You might have the radio on in the car, or you might be in a shopping mall, at an outdoor concert, or even at church, when you hear a melody, part of a song, that you haven’t heard in ages. Suddenly there’s the tune and some of the words running, dancing, through your head.
The association of those words with that tune catches you by surprise. You haven’t thought of it in years, yet there it is running through your mind as though it was yesterday.
Years ago, I was sitting in a very full church in Honiara, Solomon Islands where about 800 people were crammed in. The visiting speaker had brought a soloist with him, a young Maori chap named John Pipi. He picked up a guitar, played a beautiful tune I hadn’t heard before, and sang:
What can wash away my sin, nothing but the blood of Jesus,
What can make me whole again, nothing but the blood of Jesus,
Precious, precious is the flow, that makes me white as snow,
No other fount I know, nothing but the blood of Jesus.
The tune was wistful, lilting, and powerfully communicated those words. An altar call brought many people to the front. The song was not manipulative; it reached through a haze of self-centred resistance and communicated. That was in 1970 but I can still hear the tune and the words.
Melody is like the current in a swiftly flowing stream. You can stand by and watch it, or you can jump in and be carried along. It can transport you to a new place.
But, of course, that’s only true for traditional, old-fashioned, “religious music.” Yeah, right! Bill Hailey and the Comets broke into my teenage world with “Rock Around the Clock.” Nat King Cole, The Shadows, Elvis Presley, Abba, Frank Sinatra and a hundred others since have all used melody to carry their lyrics right into my head and heart.
Pastor, if you want the whole congregation in your church to enjoy and participate in the musical part of worship, then it needs to be a tune they can follow. When melody is surrendered to rhythm, and percussion over-rides everything else, it can have a very physical effect – particularly when the volume is loud!

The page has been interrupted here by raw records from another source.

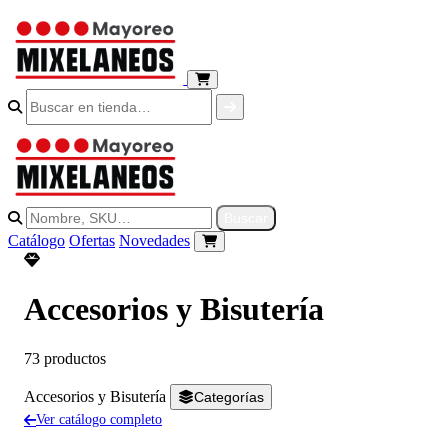
Buscar productos
Buscar productos
Buscar
Catálogo
Ofertas
Novedades
Accesorios y Bisutería
73 productos
Accesorios y Bisutería
Categorías
Ver catálogo completo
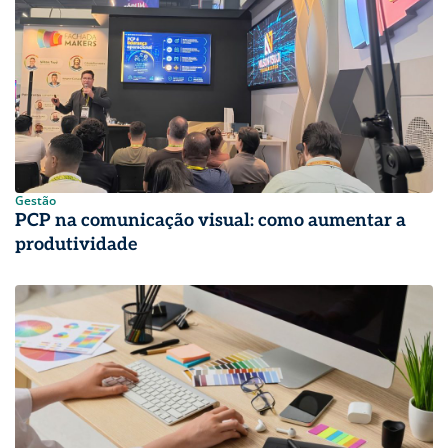
Gestão
PCP na comunicação visual: como aumentar a
produtividade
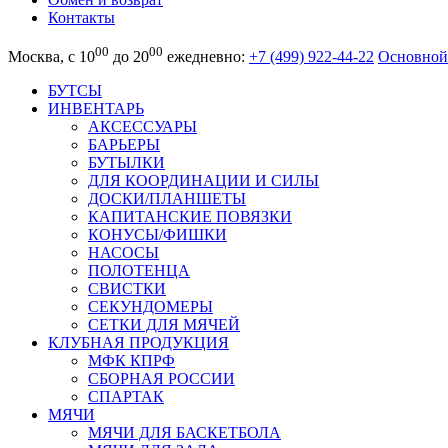
Контакты
00
00
Москва, с 10
до 20
ежедневно:
+7 (499) 922-44-22
Основной
БУТСЫ
ИНВЕНТАРЬ
АКСЕССУАРЫ
БАРЬЕРЫ
БУТЫЛКИ
ДЛЯ КООРДИНАЦИИ И СИЛЫ
ДОСКИ/ПЛАНШЕТЫ
КАПИТАНСКИЕ ПОВЯЗКИ
КОНУСЫ/ФИШКИ
НАСОСЫ
ПОЛОТЕНЦА
СВИСТКИ
СЕКУНДОМЕРЫ
СЕТКИ ДЛЯ МЯЧЕЙ
КЛУБНАЯ ПРОДУКЦИЯ
МФК КПРФ
СБОРНАЯ РОССИИ
СПАРТАК
МЯЧИ
МЯЧИ ДЛЯ БАСКЕТБОЛА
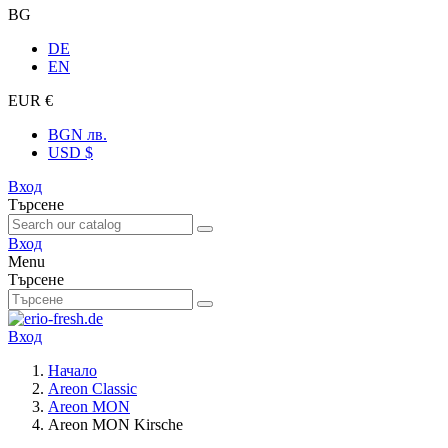
BG
DE
EN
EUR €
BGN лв.
USD $
Вход
Търсене
Вход
Menu
Търсене
Вход
Начало
Areon Classic
Areon MON
Areon MON Kirsche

Some time ago I went to a Sunday evening service where our youth musicians were joined by a visiting team from Youth for Christ. The song was “singable,” the volume was loud but not unbearable, but the base drum rhythm was double timing and drowned everything else out.
I tried not to be “old” and, since the tune was still clear, to sing with it. I tried to ignore the thump, thump, like a loud metronome gone berserk. But after about five minutes I found my heart rate was pounding to the same beat as the drum – more than double its normal rate. I had to walk out!
Do you know that some churches spend money every week to provide ear plugs at the door? I asked about the children and babies; they provide ear muffs for them! Why not turn the volume down?